On sait par quel chemin caillouteux passe l’oeuvre -importante- d’Alain Cavalier. Chemin semé d’embûches (les démêlés avec la censure à propos de L’Insoumis et du Combat dans l’île) et de surprises (le phénoménal succès de Thérèse). De retraits aussi, à plusieurs titres. Retrait du métier de filmeur lorsqu’il décide de faire une pause au milieu des années 70 ; retrait plus profond dans un au-delà de l’ascèse dont il n’est jamais vraiment revenu (à partir de Ce répondeur ne prend pas de message en 1979) ; retrait plus technique, ou plus stratégique, vers l’usage exclusif de la vidéo et l’abandon de la fiction. En somme un parcours vers la pauvreté et le dénuement, ponctué d’étapes clés, le sidérant Libera me ou le très beau Vies. Le Filmeur, sa dernière entreprise, semble venir couronner cette démarche volontiers radicale. Il s’agit très simplement du journal intime du cinéaste, tenu en images depuis 1994. Les diaristes (Mekas, Lehman, Morder) ont l’habitude de montrer leur journal par tranches, sortes de rendez-vous régulier avec eux. Cavalier quant à lui n’avait jamais réellement pratiqué l’exercice pur et dur du journal, et si Le Filmeur s’inscrit dans un parcours autobiographique déjà long, c’est en s’ajoutant à des projets plus singuliers, tels Ce répondeur… (il s’y montrait la tête entourée de bandelettes, après un deuil) ou La Rencontre. Cette compilation est marquée par plusieurs événements intimes douloureux, la mort de ses parents, un cancer de la peau récalcitrant qui a nécessité plusieurs interventions chirurgicales et causé des ravages sur le visage de Cavalier. Voilà.

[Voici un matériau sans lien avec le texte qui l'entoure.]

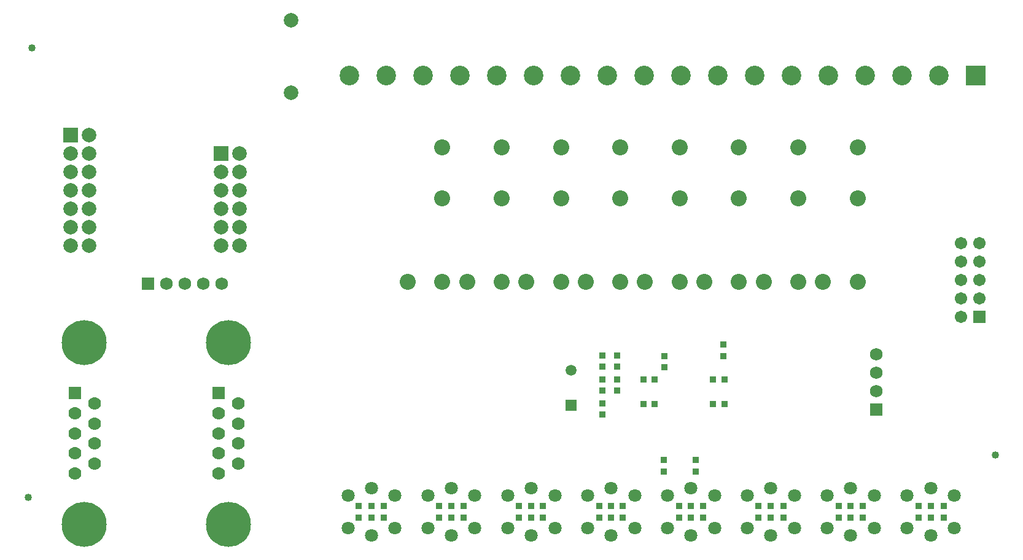
<source format=gbs>
%FSTAX23Y23*%
%MOIN*%
%SFA1B1*%

%IPPOS*%
%ADD51R,0.033000X0.038000*%
%ADD60R,0.038000X0.033000*%
%ADD65C,0.040000*%
%ADD69C,0.086740*%
%ADD70C,0.068000*%
%ADD71R,0.068000X0.068000*%
%ADD72R,0.068000X0.068000*%
%ADD73C,0.070990*%
%ADD74R,0.070000X0.070000*%
%ADD75C,0.070000*%
%ADD76C,0.244220*%
%ADD77C,0.078870*%
%ADD78R,0.059180X0.059180*%
%ADD79C,0.059180*%
%ADD80C,0.106420*%
%ADD81R,0.106420X0.106420*%
%ADD82R,0.078870X0.078870*%
%ADD83R,0.067060X0.067060*%
%ADD84C,0.067060*%
%LN8Â··ÖÇøµçÔ´¹ÜÀíÆ÷pcb-1*%
%LPD*%
G54D51*
X09604Y01049D03*
X09666D03*
X09604Y00915D03*
X09666D03*
X09225D03*
X09287D03*
Y01049D03*
X09225D03*
G54D60*
X09337Y00549D03*
Y00611D03*
X09084Y00988D03*
Y0105D03*
Y01179D03*
Y01117D03*
X0966Y01175D03*
Y01237D03*
X07681Y00361D03*
Y00299D03*
X0775Y00361D03*
Y00299D03*
X07815Y00361D03*
Y00299D03*
X08115Y00361D03*
Y00299D03*
X08183Y00361D03*
Y00299D03*
X0825Y00361D03*
Y00299D03*
X0855Y00361D03*
Y00299D03*
X08615Y00361D03*
Y00299D03*
X0868Y00361D03*
Y00299D03*
X08985Y00361D03*
Y00299D03*
X0905Y00361D03*
Y00299D03*
X09114Y00361D03*
Y00299D03*
X0942Y00361D03*
Y00299D03*
X09484Y00361D03*
Y00299D03*
X0955Y00361D03*
Y00299D03*
X0985Y00361D03*
Y00299D03*
X09917Y00361D03*
Y00299D03*
X09985Y00361D03*
Y00299D03*
X10285Y00361D03*
Y00299D03*
X10351Y00361D03*
Y00299D03*
X10415Y00361D03*
Y00299D03*
X1072Y00361D03*
Y00299D03*
X10785Y00361D03*
Y00299D03*
X10855Y00361D03*
Y00299D03*
X0951Y00611D03*
Y00549D03*
X09004Y00857D03*
Y00919D03*
Y0105D03*
Y00988D03*
Y01179D03*
Y01117D03*
X09338Y01176D03*
Y01114D03*
G54D65*
X11135Y0064D03*
X05885Y0041D03*
X05905Y0285D03*
G54D69*
X10389Y0158D03*
X10201D03*
X10389Y02033D03*
Y0231D03*
X10066Y0158D03*
X09878D03*
X10066Y02033D03*
Y0231D03*
X09744Y0158D03*
X09556D03*
X09744Y02033D03*
Y0231D03*
X09422Y0158D03*
X09234D03*
X09422Y02033D03*
Y0231D03*
X091Y0158D03*
X08912D03*
X091Y02033D03*
Y0231D03*
X08778Y0158D03*
X0859D03*
X08778Y02033D03*
Y0231D03*
X08456Y0158D03*
X08268D03*
X08456Y02033D03*
Y0231D03*
X08134Y0158D03*
X07946D03*
X08134Y02033D03*
Y0231D03*
G54D70*
X1049Y01185D03*
Y01085D03*
Y00985D03*
X06635Y0157D03*
X06735D03*
X06835D03*
X06935D03*
G54D71*
X1049Y00885D03*
G54D72*
X06535Y0157D03*
G54D73*
X10785Y00457D03*
Y00202D03*
X10912Y00418D03*
X10657Y00241D03*
Y00418D03*
X10912Y00241D03*
X10351Y00457D03*
Y00202D03*
X10479Y00418D03*
X10223Y00241D03*
Y00418D03*
X10479Y00241D03*
X09917Y00457D03*
Y00202D03*
X10045Y00418D03*
X09789Y00241D03*
Y00418D03*
X10045Y00241D03*
X09484Y00457D03*
Y00202D03*
X09612Y00418D03*
X09356Y00241D03*
Y00418D03*
X09612Y00241D03*
X0905Y00457D03*
Y00202D03*
X09178Y00418D03*
X08922Y00241D03*
Y00418D03*
X09178Y00241D03*
X08617Y00457D03*
Y00202D03*
X08745Y00418D03*
X08489Y00241D03*
Y00418D03*
X08745Y00241D03*
X08183Y00457D03*
Y00202D03*
X08311Y00418D03*
X08055Y00241D03*
Y00418D03*
X08311Y00241D03*
X0775Y00457D03*
Y00202D03*
X07877Y00418D03*
X07622Y00241D03*
Y00418D03*
X07877Y00241D03*
G54D74*
X06921Y00974D03*
X0614D03*
G54D75*
X07026Y00701D03*
Y0081D03*
Y00919D03*
Y00592D03*
X06921Y00647D03*
Y00538D03*
Y00756D03*
Y00865D03*
X06245Y00701D03*
Y0081D03*
Y00919D03*
Y00592D03*
X0614Y00647D03*
Y00538D03*
Y00756D03*
Y00865D03*
G54D76*
X06972Y01249D03*
Y00263D03*
X06191Y01249D03*
Y00263D03*
G54D77*
X07312Y02997D03*
Y02604D03*
X06217Y02375D03*
X06117Y02275D03*
X06217D03*
X06117Y02175D03*
X06217D03*
X06117Y02075D03*
X06217D03*
X06117Y01975D03*
X06217D03*
X06117Y01875D03*
X06217D03*
X06117Y01775D03*
X06217D03*
X07032Y02175D03*
X06932D03*
X07032Y02275D03*
X06932Y02075D03*
X07032D03*
X06932Y01975D03*
X07032D03*
X06932Y01875D03*
X07032D03*
X06932Y01775D03*
X07032D03*
G54D78*
X08834Y00907D03*
G54D79*
X08834Y011D03*
G54D80*
X0763Y027D03*
X0783D03*
X0803D03*
X0823D03*
X0843D03*
X0863D03*
X0883D03*
X0903D03*
X0923D03*
X0943D03*
X0963D03*
X0983D03*
X1003D03*
X1023D03*
X1043D03*
X1063D03*
X1083D03*
G54D81*
X1103Y027D03*
G54D82*
X06117Y02375D03*
X06932Y02275D03*
G54D83*
X1105Y0139D03*
G54D84*
X1095Y0139D03*
X1105Y0149D03*
X1095D03*
X1105Y0159D03*
X1095D03*
X1105Y0169D03*
X1095D03*
X1105Y0179D03*
X1095D03*
M02*
</source>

Voilà, c’est parti, on déroule : le cinéma et la vie, le cinéma et la mort, la mort au travail, la vie aussi. Le cinéma comme art de cruauté. Il y a le monde, il y a le cinéma, il y a soi entre les deux, ouais. De la chair, de la mort et de la vie, du vrai, du pas-truqué, du tout ce que vous voulez, servez-vous. Le Filmeur, c’est ça, l’honneur rétabli du cinéma-qui-enregistre, le regard, la vérité nue, la sainte réalité : les parents, qui agonise sous l’objectif ; les corps, qui vieillissent ou s’abîment sous le même objectif. Le filmeur, seul avec son oeil dans la main, face au monde qui va et vient et fout le camp et brille. Qui filme tout, qui n’a pas peur, ou alors un peu, qui prend le plus grand des risques. Une leçon, au fond. Et voilà précisément ce qui nous irrite ici, cette posture cuite et recuite, cette leçon de cinéma et d’évidences. La certitude d’être du bon côté de l’art, que l’art en général et le cinéma en particulier c’est ça, cette pauvreté de moyens, cette intimité, cette compagnie de la mort -le reste est foutaise. Au fond, on en veut moins au projet de Cavalier lui-même qu’au type de commentaire univoque et ratatiné qu’il convoque nécessairement. Le Filmeur fait la pub d’une idée de l’art toute faite, intouchable. Ne reste qu’à paraphraser le film, se féliciter d’être du même côté de lui, d’être en bonne entente avec lui. Tout est dit, circulez. Pitié, oui, circulons. Pensons un instant aux films de Johan van der Keuken, à Vacances prolongées : quelle ouverture, quel soleil, quelle joie. Quelle vraie leçon, leçon de maître.